Auto Glass’s argues the policy provisions work in tandem such that when Nationwide elects to repair or replace, it should consider “fair market value” as part of determining the “actual cash value” as defined by the policy. Auto Glass asserts Nationwide simply paid the “lowest price possible” it could find unilaterally rather than determining and paying “actual cash value” of the loss. During the underlying court proceedings, Auto Glass provided affidavits to support a “fair market value” amount for the locality, whereas Nationwide used nationwide indicators, surveys and population data to set the reimbursement rate at an amount well below the national rate. Thus, Auto Glass argues that there is a genuine issue of material fact as to the “actual cash value” such that summary judgment in favor of Nationwide was inappropriate.

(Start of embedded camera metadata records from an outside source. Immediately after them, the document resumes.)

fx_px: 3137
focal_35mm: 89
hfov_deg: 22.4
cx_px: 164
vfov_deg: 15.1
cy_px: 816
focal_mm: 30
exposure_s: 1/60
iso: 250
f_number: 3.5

To resolve this issue, this Court must interpret the terms of the policy. “[I]nsurance contracts must be construed in accordance with the plain language of the policy.” Swire Pac. Holdings, Inc. v. Zurich Ins. Co., 845 So. 2d 161, 165 (Fla. 2003) [28 Fla. L. Weekly S307d]. “[A]n insurer, as the writer of an insurance policy, is bound by the language of the policy, which is to be construed liberally in favor of the insured and strictly against the insurer.” Berkshire Life Ins. Co. v. Adelberg, 698 So. 2d 828, 830 (Fla. 1997) [22 Fla. L. Weekly S513a]. “In construing an insurance policy, courts should read the policy as a whole, endeavoring to give every provision its full meaning and operative effect.” Gen. Star Indem. Co. v. W. Fla. Vill. Inn, Inc., 874 So. 2d 26, 30 (Fla. 2d DCA 2004) [29 Fla. L. Weekly D1070b].

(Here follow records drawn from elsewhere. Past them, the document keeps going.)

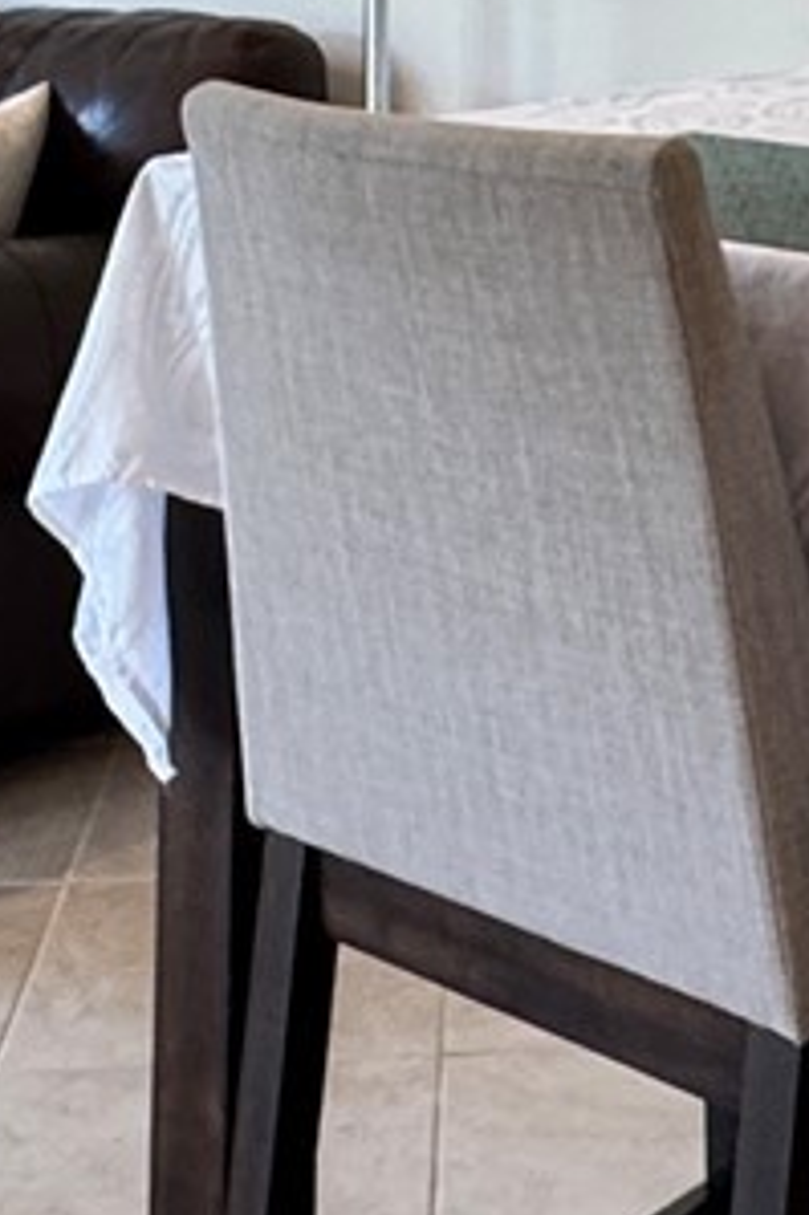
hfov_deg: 17.3
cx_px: 687
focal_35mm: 78
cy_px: -423
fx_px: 2632
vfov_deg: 22.8
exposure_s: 1/120
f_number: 2.2
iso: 320
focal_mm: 2.22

Here, Nationwide asks this Court to ignore the “Limits and Conditions of Payment” section when it elects to repair or replace the damaged part, but honor the section if it elects to pay directly for the loss. Such an interpretation does not give every provision its full meaning and operative effect, nor is it an interpretation that is most strictly construed against the insurer. Nationwide cites Siegle v. Progressive and Arch Roberts & Co. v. Auto-Owners for the proposition that when it elects to repair or replace, its only obligation is to restore full function. However, the cited cases are distinguished in that they address only an insurer’s obligation to repair, not how much the insurer is obligated pay for the repairs.

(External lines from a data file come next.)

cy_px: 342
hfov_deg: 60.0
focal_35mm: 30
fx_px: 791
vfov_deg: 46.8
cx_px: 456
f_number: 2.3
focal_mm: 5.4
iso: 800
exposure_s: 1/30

In this case, Nationwide has essentially treated the repair or replace language in the “Loss Settlement” provision as a limitation on the amount to be paid instead of what is intended, which is identifying one of two alternative methods by which to resolve the loss. It is the “Limits and Conditions of Payment” provision that limits Nationwide’s coverage. The plain language of that provision does not state that Nationwide’s limit of liability is the “lowest price possible,” but rather, states that coverage is limited to actual cash value as determined, in part, by fair market value. Moreover, at the trial court’s hearing, Auto Glass successfully raised a genuine issue of material fact as to the “actual cash value” price in the locality. Therefore, the trial court erred in granting summary judgment in favor of Nationwide.

Conclusion

The plain language of Nationwide’s policy, when construed strictly against the insurer and giving every provision its full meaning and operative effect, dictates that whether Nationwide elects to pay directly for the loss or repair or replace damaged parts under the “Loss Settlement” provision, the limit of its coverage is the actual cash value of the damaged parts as determined by considering, inter alia, fair market value. Here, there is a genuine issue of material fact regarding the actual cash value of windshield replacements in the locality. Therefore, summary judgment in favor of Nationwide, was inappropriate. Auto Glass is entitled to appellate attorney fees pursuant to section 627.428, Florida Statutes, contingent upon ultimately obtaining a judgment in its favor in the lower tribunal. Auto Glass is also entitled to their costs for the appeal pursuant to Florida Rule of Appellate Procedure 9.400(a).